LEONE: As they approached me, they said “We’re going to grab you, we’ve got other people looking for the other three.” I, at that moment, had the wherewithal to tell them, “I don’t want you to pull on my arms,” because I didn’t feel like they were attached. In my head, I kind of envisioned them being disconnected from my body, although my fingers worked. Because I couldn’t use the rest of them, I just pictured they were either just flopping around with nerves just connected, but with bones not… so they, with all the training that they’ve had, pulling fishing nets aboard that boat, they scooped me out of the water by dropping the gunnels of the vessel below my back and sliding me into the back of that johnboat – I call it a johnboat, but it’s just an aluminum craft, maybe 14 feet, maybe longer. But those were the heroes of the day for me.”
Leone was taken to a nearby hospital and then medevacked to Seattle for further recovery. His parents from Maine and Florida, and his family in Sitka met him there within 12 hours.
LEONE: Ellen, my unbelievably great wife, loaded up the children, got an Alaska Airlines flight the Coast Guard booked for her, and she landed in Seattle. The pilots came on the intercom and had everyone sit down so she and the children could get off. The Coast Guard brought her directly to the hospital to see me.
Less than a week after the crash, hundreds of Sitkans, as well as high ranking Coast Guard officers and elected officials gathered at Air Station Sitka for a memorial service in honor of Krueger, Banks and Hoke. Leone was there, too.
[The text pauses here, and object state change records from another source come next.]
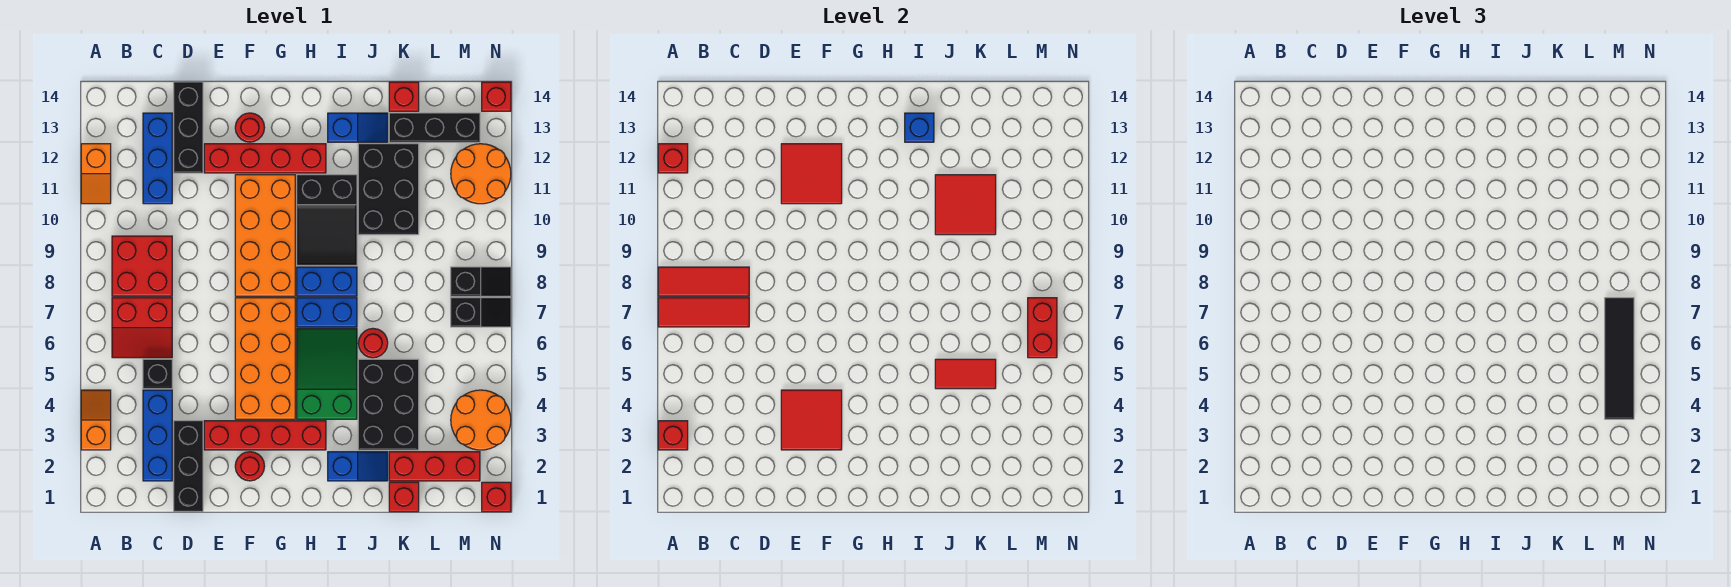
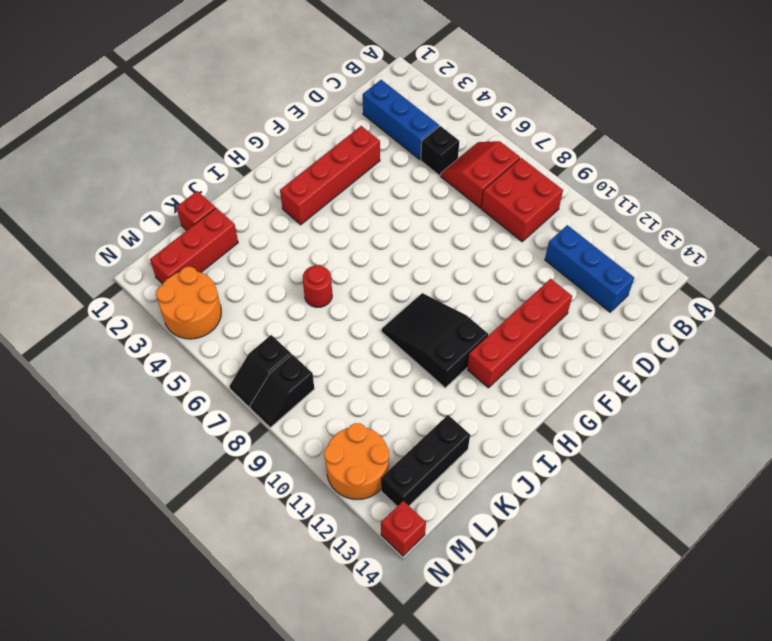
none -> orange slope A3:A4 level 1 top 3
none -> orange slope A11:A12 level 1 top 12
none -> black brick D1:D3 level 1
none -> black brick D12:D14 level 1

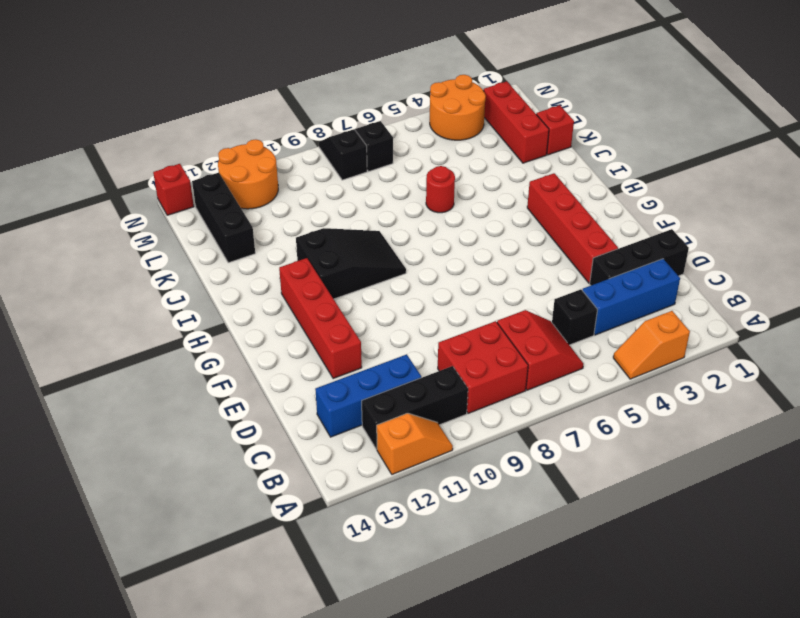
black brick B10:B12 level 1 -> black brick D12:D14 level 1
none -> red round brick F2 level 1
none -> orange brick F4:G7 level 1
none -> orange brick F8:G11 level 1
none -> red round brick F13 level 1

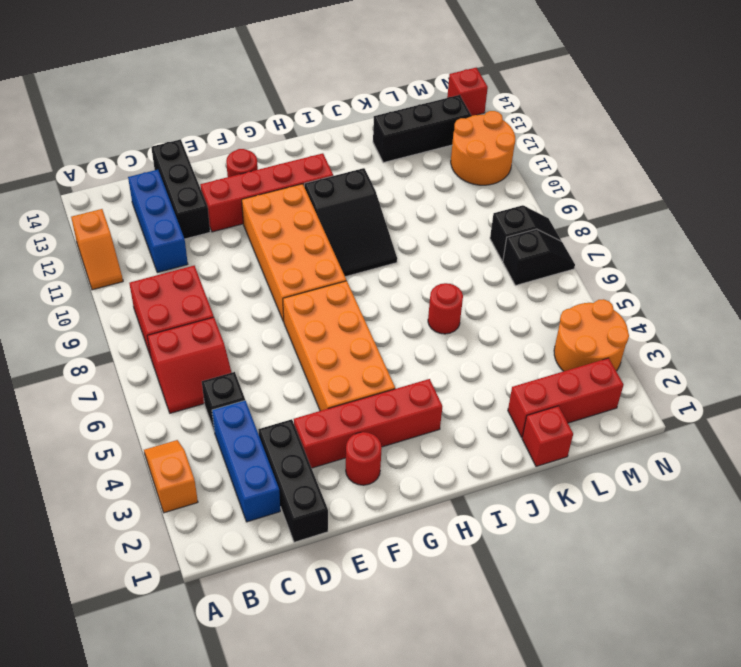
none -> green slope H4:I6 level 1 top 4
none -> blue brick H7:I7 level 1
none -> blue brick H8:I8 level 1
none -> blue slope I2:J2 level 1 top I

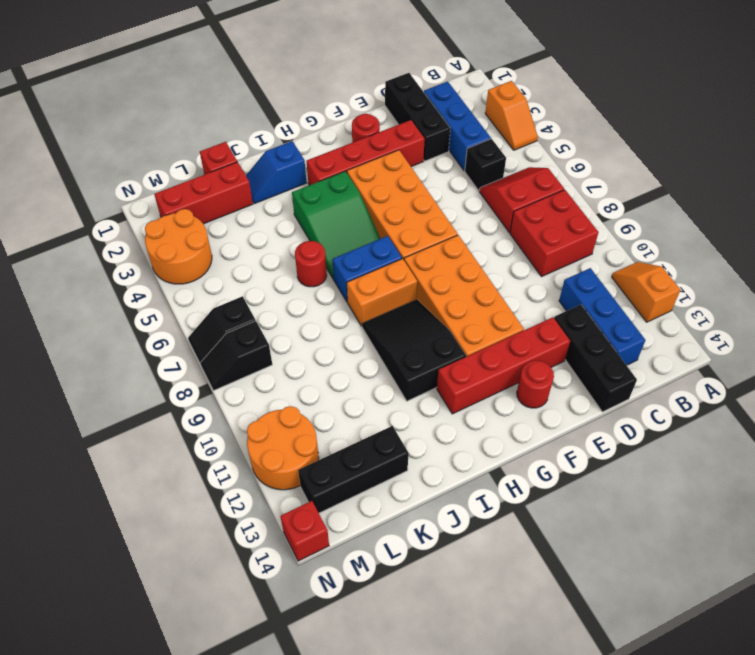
orange brick H8:I8 level 1 -> blue brick H8:I8 level 1
none -> blue slope I13:J13 level 1 top I
none -> black brick J3:K5 level 1
none -> black brick J10:K12 level 1
none -> red brick K14 level 1

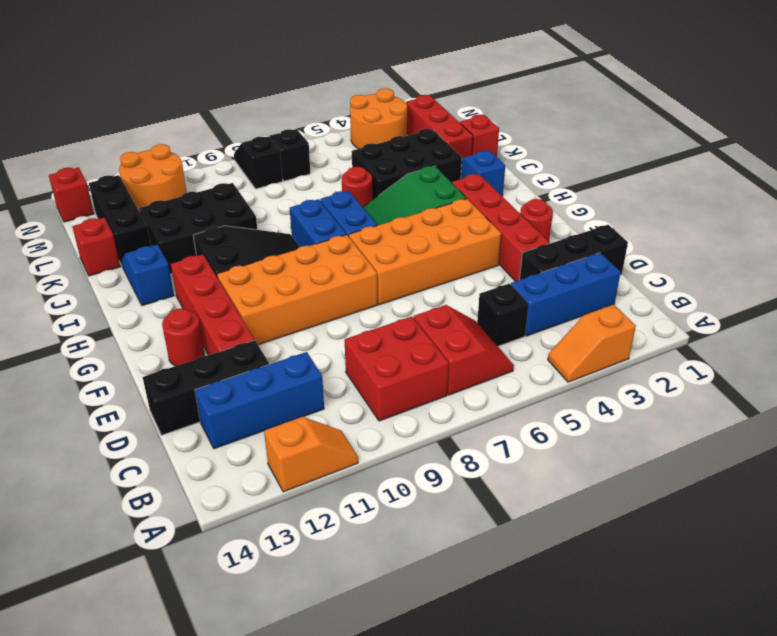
none -> red brick N1 level 1
none -> red brick A3 level 2
none -> red tile A7:C7 level 2
none -> red tile A8:C8 level 2

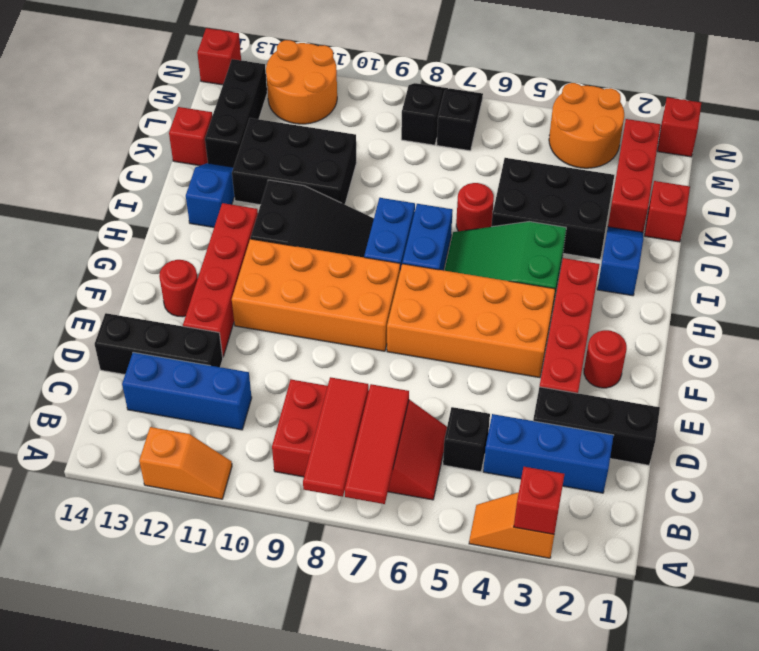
none -> red brick A12 level 2
none -> red tile E3:F4 level 2
none -> red tile E11:F12 level 2
none -> blue brick I13 level 2

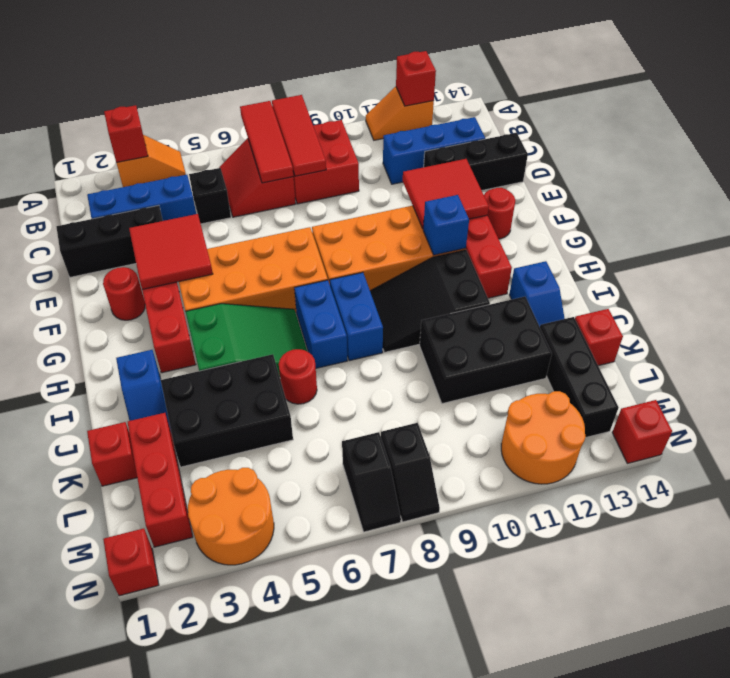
blue brick G11 level 2 -> blue brick I13 level 2
none -> red tile J5:K5 level 2
none -> red tile J10:K11 level 2
none -> red brick M6:M7 level 2
none -> black tile M4:M7 level 3

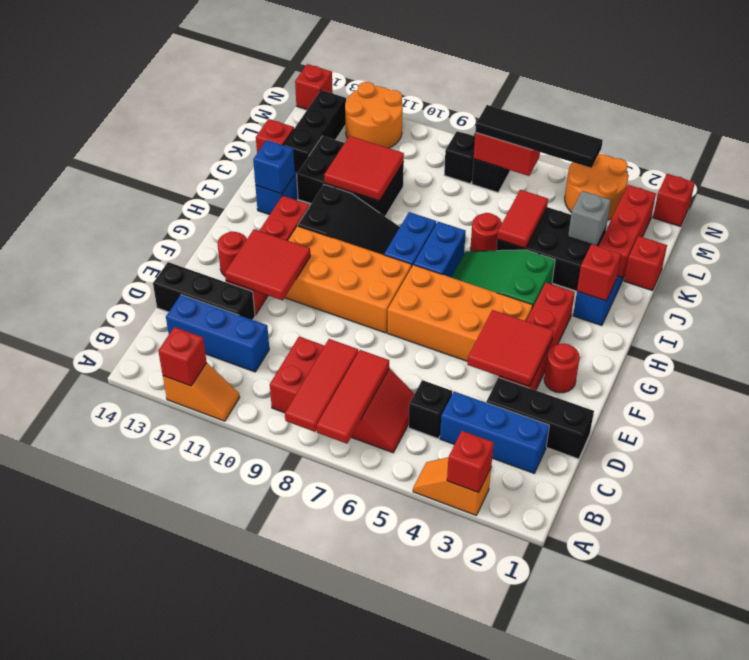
red brick I2 level 2 -> none
grey brick K3 level 2 -> none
LEONE: I had wanted to attend a memorial service in La Push, but my doctors wouldn’t let me go, because they were afraid of blood clotting.
KCAW: Were you medically ready to leave the hospital when the memorial service happened, or was that a little faster than – it just seems fast to me, I guess.
LEONE: I didn’t like being in a hospital. I don’t like being a patient. I like helping people, I don’t like being helped. I don’t know what it is about my personality. The day after the accident I asked when I could stand up and they said “Just wait one more day.” So on Day 3, I stood up, walked around, did the stairs, and on that day I started the long process of physical therapy. It was quick. Similar injuries to a car accident. Obviously physical wounds were very quick to heal. Now, the mental stuff took a lot longer.
Ed Ronco is a reporter at KCAW in Sitka.